• Reading text

Legislative History of the
IGRA
{11} The dispute over
Indian gaming began when the Seminole Tribe of Florida opened its first bingo
hall in 1979. S. Rep. No. 100-446, at 2 (1988), reprinted in 1988 U.S.C.C.A.N.
3071, 3072;
see Seminole Tribe v. Butterworth, 658 F.2d 310,
311-12 (5th Cir. 1981). Following
Seminole Tribe,
Indian gaming continued to be a contentious issue between tribes and states.
See, e.g.,
Iowa
Tribe v. Kansas, 787 F.2d 1434, 1435-36 (10th Cir. 1986) (involving
dispute between state and tribe over the sale of pull-tabs on the tribe's
reservation);
Lac du Flambeau Band v. Williquette,
629 F. Supp. 689, 691 (W.D. Wis. 1986) (same);
Penobscot
Nation v. Stilphen, 461 A.2d 478, 480 (Me. 1983) (involving dispute
between state and tribe over the enforcement of state bingo laws on the tribe's
reservation). Many states attempted to assert jurisdiction over gaming on
tribal land because of concerns over the potential for gaming to attract
criminal elements. S. Rep. No. 100-446, at 2, 5. However, tribes strongly
resisted these efforts based on their sovereign right to self-government and
the threat such efforts posed to the significant economic benefits that gaming
was conferring on their members.
Id. at
2-3;
see 134 Cong. Rec. 25,376 (1988)
(statement of Ariz. Rep. Morris Udall) (noting that the "basic problem . .
. has been the conflict between the right of tribal self-government and the
desire for [s]tate jurisdiction over gaming activity on Indian lands").
{12} Congress began to
consider a resolution to the tribal-state conflict over gaming as early as
1983.
See 129 Cong. Rec. 34,184 (1983)
(statement of Ariz. Rep. Morris Udall). However, it was not until the Supreme
Court's decision in
California v. Cabazon Band of
Mission Indians, 480 U.S. 202 (1987) [hereinafter
Cabazon], that Congress was able to work out a
compromise between state and tribal interests. S. Rep. No. 100-446, at 4. In
Cabazon, the Cabazon Band of Mission Indians
argued that a California law regulating bingo could not be enforced on tribal
land. 480 U.S. at 206. The Supreme Court agreed with the tribe and held that
California could not enforce its bingo laws on the tribe's reservation.

(Stored data)
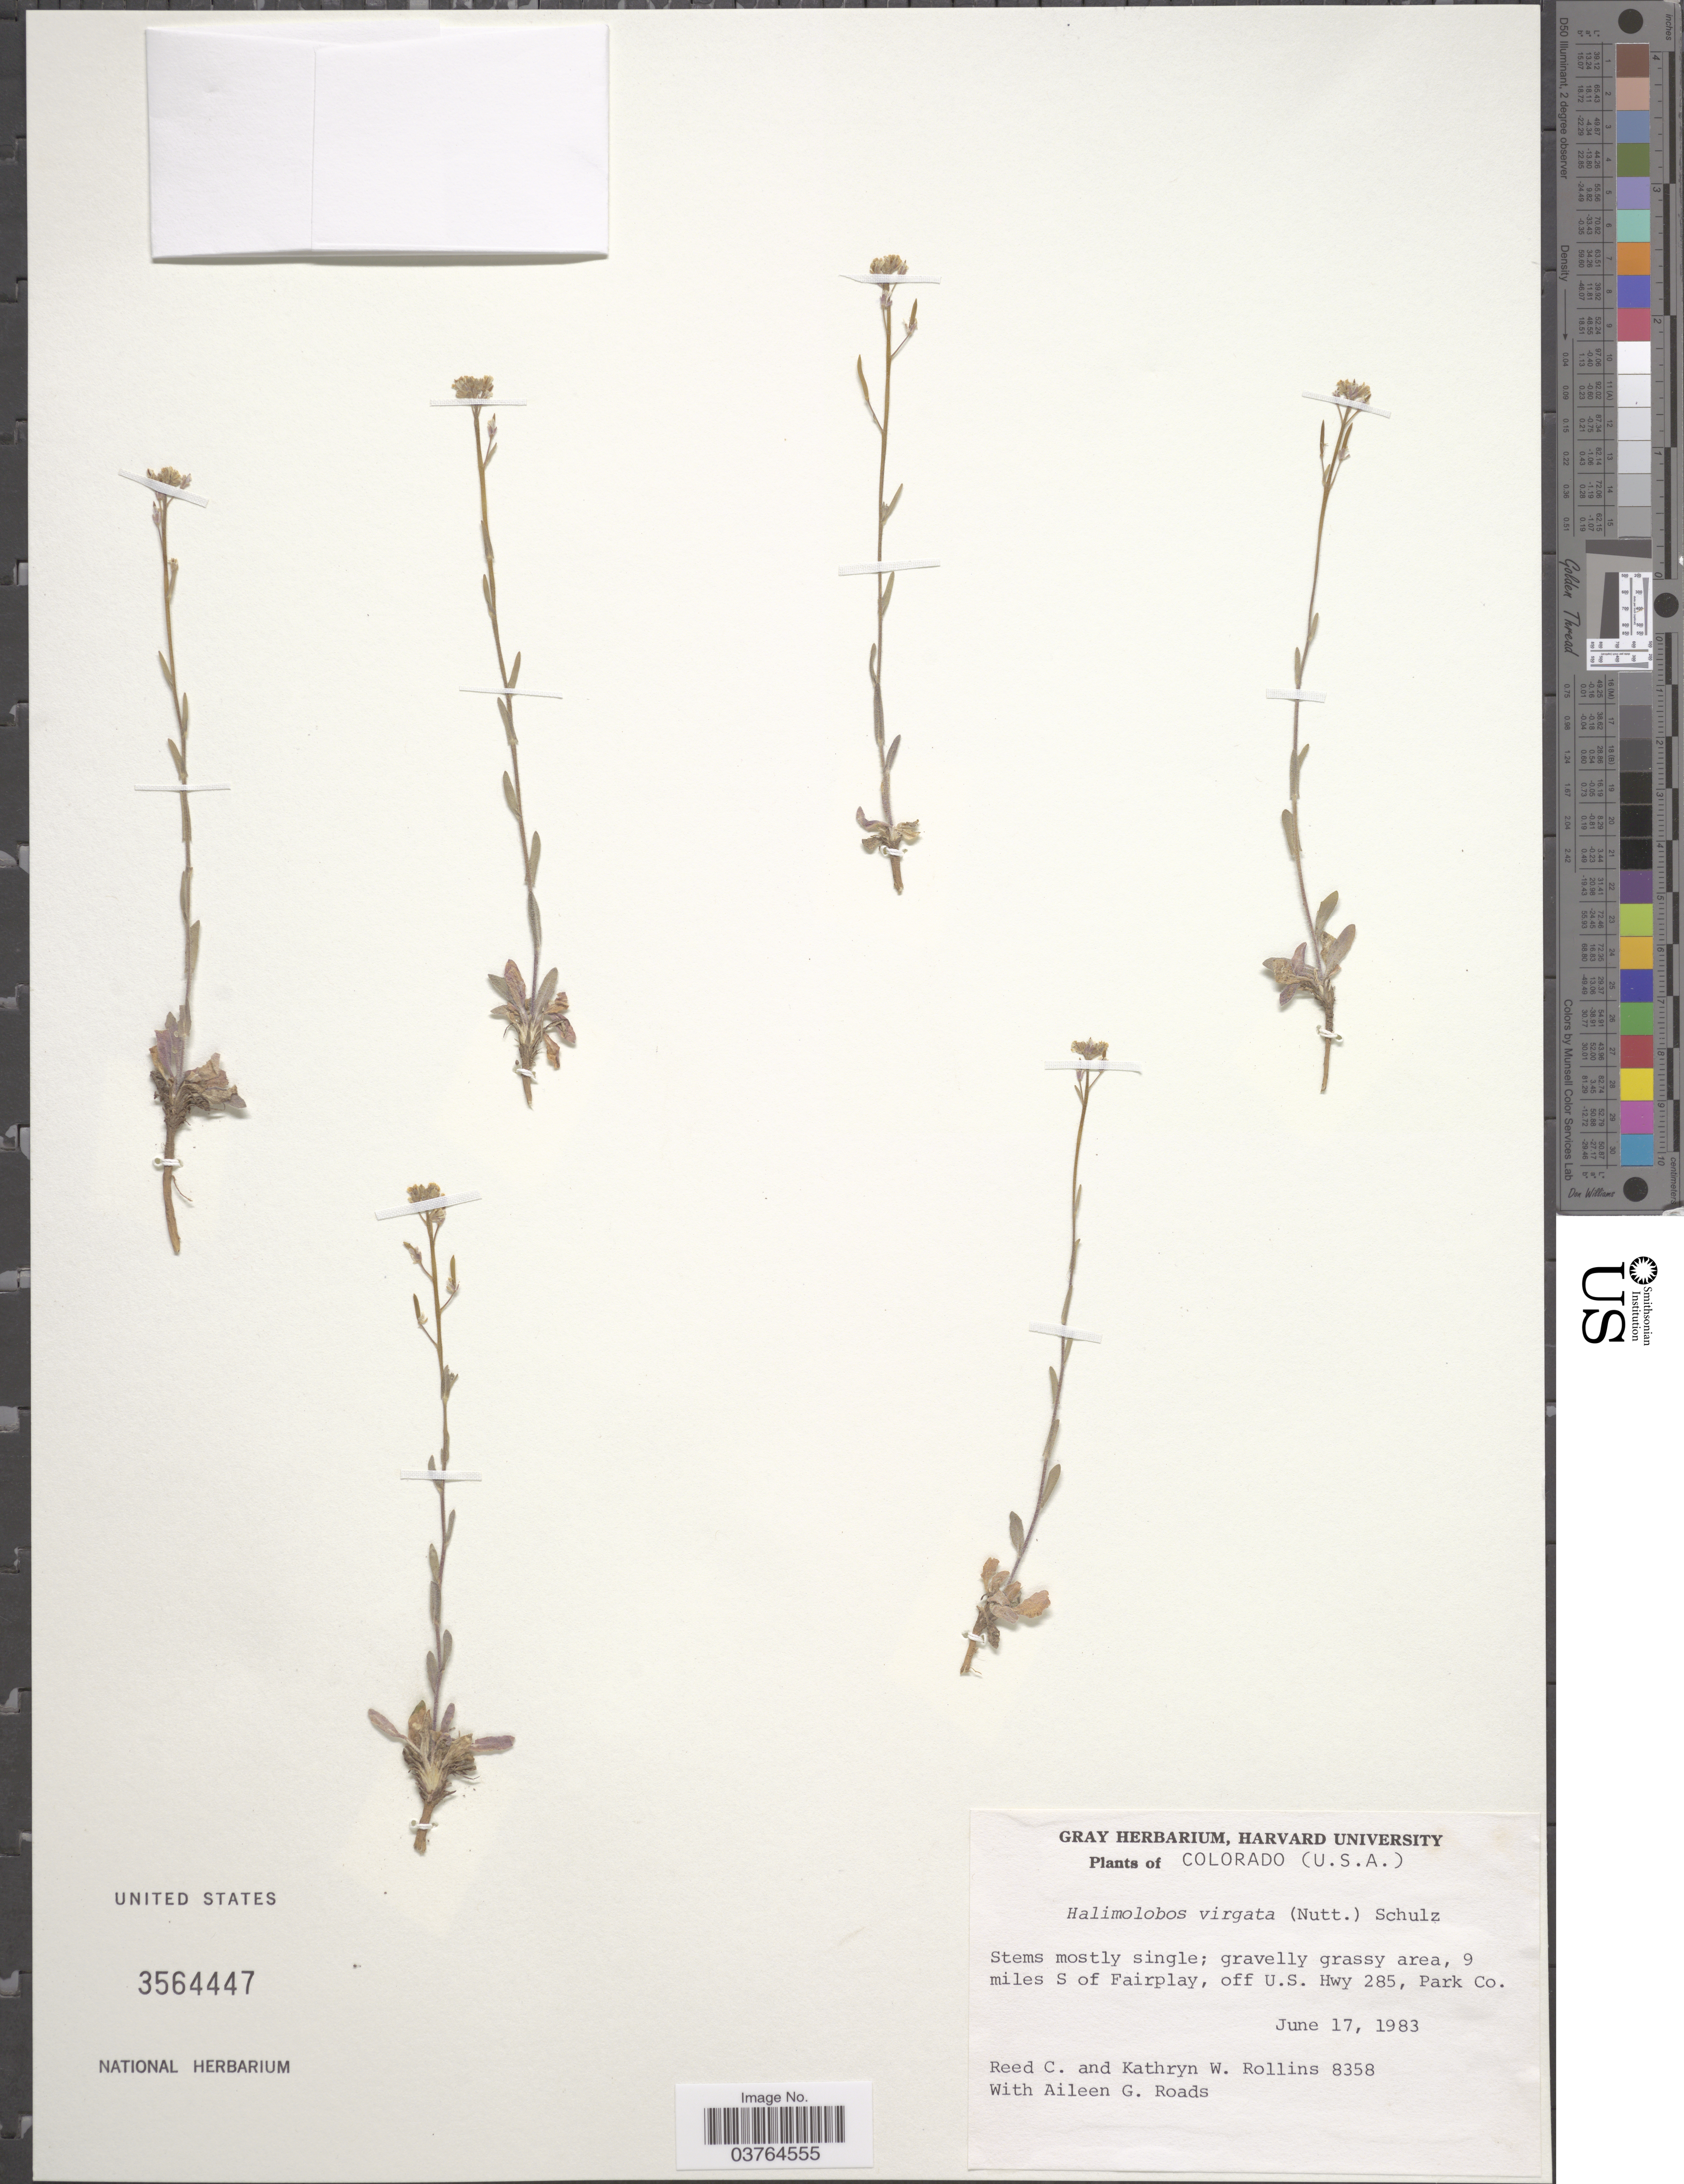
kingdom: Plantae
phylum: Tracheophyta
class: Magnoliopsida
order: Brassicales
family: Brassicaceae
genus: Transberingia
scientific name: Transberingia bursifolia subsp. virgata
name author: (Nutt.) Al-Shehbaz & O'Kane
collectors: R. C. Rollins, K. W. Rollins & A. Roads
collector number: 8358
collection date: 1983-06-17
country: United States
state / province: Colorado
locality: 9 miles S of Fairplay, off U.S. Hwy. 285, Park Co.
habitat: gravelly grassy area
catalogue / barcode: US 3564447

• What is being asked
According to the text on the legislative history of the IGRA, in what year did the Seminole Tribe of Florida open its first bingo hall? The rows above are separate material and stand apart from the text.

• Solution for this exercise
1979